Prohibition Across the United States

December 5th is a date that brings joy and light to people’s faces in the bar and wine community. The date commemorates the repeal of the Eighteenth Amendment, which prohibited the production, transportation, and sale of alcoholic beverages, including wine.

Prohibition halted the legal production of wine for regular consumption. Despite the halt, some wineries continued to produce wine and grape juice for medicinal and religious purposes. Prohibition had significant effects on immigrant winemakers in different parts of the country. Let us take you through prohibition’s impact on different regions.

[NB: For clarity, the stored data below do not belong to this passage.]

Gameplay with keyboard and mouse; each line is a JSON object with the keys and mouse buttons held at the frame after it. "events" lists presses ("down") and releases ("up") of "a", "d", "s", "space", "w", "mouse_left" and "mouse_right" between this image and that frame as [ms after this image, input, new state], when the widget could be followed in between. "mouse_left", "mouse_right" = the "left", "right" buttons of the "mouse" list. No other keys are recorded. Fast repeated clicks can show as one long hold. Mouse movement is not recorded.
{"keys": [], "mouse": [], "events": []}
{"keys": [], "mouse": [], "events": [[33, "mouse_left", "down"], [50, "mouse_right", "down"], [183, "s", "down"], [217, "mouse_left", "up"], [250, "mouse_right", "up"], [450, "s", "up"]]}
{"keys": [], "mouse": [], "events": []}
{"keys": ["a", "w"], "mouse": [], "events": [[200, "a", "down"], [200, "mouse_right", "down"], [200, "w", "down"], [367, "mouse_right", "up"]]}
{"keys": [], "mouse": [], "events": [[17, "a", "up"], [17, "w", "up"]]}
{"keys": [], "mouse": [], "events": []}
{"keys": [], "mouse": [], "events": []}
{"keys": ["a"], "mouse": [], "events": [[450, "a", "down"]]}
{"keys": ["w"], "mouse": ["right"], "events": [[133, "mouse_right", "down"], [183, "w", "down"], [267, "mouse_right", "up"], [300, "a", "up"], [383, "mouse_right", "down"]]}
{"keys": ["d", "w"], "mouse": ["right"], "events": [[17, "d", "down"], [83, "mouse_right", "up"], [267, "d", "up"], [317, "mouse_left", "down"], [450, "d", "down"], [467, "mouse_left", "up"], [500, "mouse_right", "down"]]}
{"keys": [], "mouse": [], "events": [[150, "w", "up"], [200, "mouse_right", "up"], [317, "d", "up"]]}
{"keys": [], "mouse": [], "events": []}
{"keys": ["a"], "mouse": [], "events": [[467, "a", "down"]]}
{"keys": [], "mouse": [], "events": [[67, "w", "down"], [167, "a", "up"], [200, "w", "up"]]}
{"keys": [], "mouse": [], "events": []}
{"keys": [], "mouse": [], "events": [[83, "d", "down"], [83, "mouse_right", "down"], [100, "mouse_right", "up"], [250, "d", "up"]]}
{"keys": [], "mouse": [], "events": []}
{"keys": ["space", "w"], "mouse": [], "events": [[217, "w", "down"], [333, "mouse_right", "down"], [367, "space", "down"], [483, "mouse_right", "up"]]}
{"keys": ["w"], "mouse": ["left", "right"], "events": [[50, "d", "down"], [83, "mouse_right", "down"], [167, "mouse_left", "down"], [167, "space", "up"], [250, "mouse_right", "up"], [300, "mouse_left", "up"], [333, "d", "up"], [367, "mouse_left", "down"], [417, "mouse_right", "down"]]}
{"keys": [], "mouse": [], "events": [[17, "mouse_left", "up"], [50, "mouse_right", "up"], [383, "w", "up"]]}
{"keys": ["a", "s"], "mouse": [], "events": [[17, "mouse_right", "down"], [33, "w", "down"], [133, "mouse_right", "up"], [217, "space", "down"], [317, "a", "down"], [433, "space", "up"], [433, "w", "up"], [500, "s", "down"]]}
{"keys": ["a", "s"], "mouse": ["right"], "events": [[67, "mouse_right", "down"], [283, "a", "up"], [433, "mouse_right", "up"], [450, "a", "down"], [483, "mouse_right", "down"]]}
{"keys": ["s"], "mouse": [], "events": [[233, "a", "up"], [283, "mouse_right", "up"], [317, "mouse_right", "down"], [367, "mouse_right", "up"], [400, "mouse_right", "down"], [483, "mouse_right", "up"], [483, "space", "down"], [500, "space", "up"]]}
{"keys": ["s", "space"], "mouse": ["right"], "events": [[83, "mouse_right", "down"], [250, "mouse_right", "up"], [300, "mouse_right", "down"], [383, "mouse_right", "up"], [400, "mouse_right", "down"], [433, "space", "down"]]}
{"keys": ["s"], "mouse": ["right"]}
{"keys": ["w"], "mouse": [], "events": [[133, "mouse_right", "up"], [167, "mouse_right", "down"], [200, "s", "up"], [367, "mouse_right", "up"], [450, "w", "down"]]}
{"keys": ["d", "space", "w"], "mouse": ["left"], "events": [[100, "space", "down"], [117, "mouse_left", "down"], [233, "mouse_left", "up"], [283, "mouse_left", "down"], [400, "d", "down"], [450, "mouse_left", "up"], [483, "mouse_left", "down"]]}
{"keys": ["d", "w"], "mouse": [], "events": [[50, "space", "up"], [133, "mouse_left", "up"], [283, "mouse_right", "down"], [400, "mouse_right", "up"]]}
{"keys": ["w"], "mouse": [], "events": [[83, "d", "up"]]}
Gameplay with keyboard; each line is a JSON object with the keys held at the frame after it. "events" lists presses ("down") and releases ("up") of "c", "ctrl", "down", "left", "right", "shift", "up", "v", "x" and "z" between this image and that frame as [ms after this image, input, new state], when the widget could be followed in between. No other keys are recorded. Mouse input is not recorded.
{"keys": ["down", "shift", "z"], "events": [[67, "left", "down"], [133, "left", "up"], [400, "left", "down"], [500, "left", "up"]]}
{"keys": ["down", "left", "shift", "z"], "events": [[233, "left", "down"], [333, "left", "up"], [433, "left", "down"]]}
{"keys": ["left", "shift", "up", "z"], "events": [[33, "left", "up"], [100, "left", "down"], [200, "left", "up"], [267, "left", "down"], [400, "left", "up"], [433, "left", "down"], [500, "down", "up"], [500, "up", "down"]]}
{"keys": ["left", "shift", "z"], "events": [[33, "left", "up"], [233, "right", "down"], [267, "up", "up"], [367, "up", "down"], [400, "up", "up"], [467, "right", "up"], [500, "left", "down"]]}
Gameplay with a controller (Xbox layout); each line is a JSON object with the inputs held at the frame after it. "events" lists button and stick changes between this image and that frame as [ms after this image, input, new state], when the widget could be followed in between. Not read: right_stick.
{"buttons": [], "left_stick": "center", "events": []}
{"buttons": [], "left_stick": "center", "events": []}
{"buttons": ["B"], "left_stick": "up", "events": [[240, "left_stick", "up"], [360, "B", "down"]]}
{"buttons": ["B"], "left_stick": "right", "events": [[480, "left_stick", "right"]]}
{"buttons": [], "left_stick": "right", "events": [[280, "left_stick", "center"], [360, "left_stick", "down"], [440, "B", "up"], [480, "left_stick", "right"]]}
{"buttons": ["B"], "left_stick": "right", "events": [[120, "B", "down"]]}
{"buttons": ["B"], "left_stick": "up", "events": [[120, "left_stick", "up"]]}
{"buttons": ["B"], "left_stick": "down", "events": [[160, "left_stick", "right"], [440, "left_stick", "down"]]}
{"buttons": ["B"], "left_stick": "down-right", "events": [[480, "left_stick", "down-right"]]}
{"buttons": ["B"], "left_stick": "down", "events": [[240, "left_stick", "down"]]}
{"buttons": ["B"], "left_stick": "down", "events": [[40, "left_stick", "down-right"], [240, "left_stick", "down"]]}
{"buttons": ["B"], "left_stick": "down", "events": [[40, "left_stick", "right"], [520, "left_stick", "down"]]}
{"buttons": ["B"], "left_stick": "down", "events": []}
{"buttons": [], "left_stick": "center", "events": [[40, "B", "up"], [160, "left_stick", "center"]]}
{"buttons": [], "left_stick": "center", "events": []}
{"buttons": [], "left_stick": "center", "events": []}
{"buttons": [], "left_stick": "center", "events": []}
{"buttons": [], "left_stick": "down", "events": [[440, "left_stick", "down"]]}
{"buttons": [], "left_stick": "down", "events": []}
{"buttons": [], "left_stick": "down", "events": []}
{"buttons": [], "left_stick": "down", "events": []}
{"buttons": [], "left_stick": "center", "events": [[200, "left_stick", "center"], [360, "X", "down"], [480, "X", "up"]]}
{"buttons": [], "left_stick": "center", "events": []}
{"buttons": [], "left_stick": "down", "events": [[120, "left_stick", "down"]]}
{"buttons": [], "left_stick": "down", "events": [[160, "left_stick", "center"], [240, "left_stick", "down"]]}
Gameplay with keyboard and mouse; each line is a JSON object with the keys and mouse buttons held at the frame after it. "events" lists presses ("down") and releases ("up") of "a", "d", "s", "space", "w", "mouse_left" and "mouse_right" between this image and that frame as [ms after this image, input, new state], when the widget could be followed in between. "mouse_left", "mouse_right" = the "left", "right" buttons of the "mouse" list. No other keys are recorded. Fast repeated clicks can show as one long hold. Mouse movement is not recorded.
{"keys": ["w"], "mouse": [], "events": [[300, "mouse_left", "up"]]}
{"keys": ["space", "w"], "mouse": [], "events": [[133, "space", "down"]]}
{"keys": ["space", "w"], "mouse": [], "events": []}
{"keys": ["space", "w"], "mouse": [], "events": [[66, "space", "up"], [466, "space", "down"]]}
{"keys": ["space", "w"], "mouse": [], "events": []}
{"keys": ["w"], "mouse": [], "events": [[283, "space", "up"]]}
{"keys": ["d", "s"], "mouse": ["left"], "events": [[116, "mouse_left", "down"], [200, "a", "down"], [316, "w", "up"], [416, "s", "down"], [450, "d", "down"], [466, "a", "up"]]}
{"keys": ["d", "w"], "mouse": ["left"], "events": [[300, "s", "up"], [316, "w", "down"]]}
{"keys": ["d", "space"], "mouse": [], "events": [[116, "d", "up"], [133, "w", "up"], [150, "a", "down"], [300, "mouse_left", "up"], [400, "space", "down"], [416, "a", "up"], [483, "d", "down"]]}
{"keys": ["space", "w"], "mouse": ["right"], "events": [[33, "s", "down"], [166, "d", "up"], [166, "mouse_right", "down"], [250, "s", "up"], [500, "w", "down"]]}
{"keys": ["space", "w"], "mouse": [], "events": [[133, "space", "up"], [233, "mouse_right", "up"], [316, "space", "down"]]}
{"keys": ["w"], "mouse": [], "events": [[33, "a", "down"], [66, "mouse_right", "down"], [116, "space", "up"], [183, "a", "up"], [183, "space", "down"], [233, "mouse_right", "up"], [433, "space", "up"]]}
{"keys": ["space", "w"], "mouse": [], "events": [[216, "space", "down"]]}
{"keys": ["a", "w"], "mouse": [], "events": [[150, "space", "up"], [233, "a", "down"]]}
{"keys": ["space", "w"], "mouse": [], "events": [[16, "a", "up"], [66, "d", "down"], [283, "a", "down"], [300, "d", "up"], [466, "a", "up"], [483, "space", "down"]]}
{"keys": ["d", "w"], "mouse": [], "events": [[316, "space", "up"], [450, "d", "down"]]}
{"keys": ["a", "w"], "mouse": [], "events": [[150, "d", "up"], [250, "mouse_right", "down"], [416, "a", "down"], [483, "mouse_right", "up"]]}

Impact of Prohibition on Winemaking in America

European immigrants dominated America’s winemaking industry until prohibition. They made the first underground cellars and wineries. California led winemaking in what had transformed into a thriving commercial business; up to 700 bonded wineries existed before prohibition. Most of the vineyards were established in the 19th century and were family-owned. However, there also existed wineries from large enterprises owned by European immigrants. Prohibition had a significant impact on these families’ and enterprises’ wineries.

New York

Brotherhood Winery was established in 1839 by a French Huguenot, Jean Jacques; the winery has faced challenges, including prohibition, and continues operations to date. Wine lovers can visit the winery in New York and behold one of America’s oldest wineries. Louis Farrell bought the winery, and it was under his ownership during the prohibition.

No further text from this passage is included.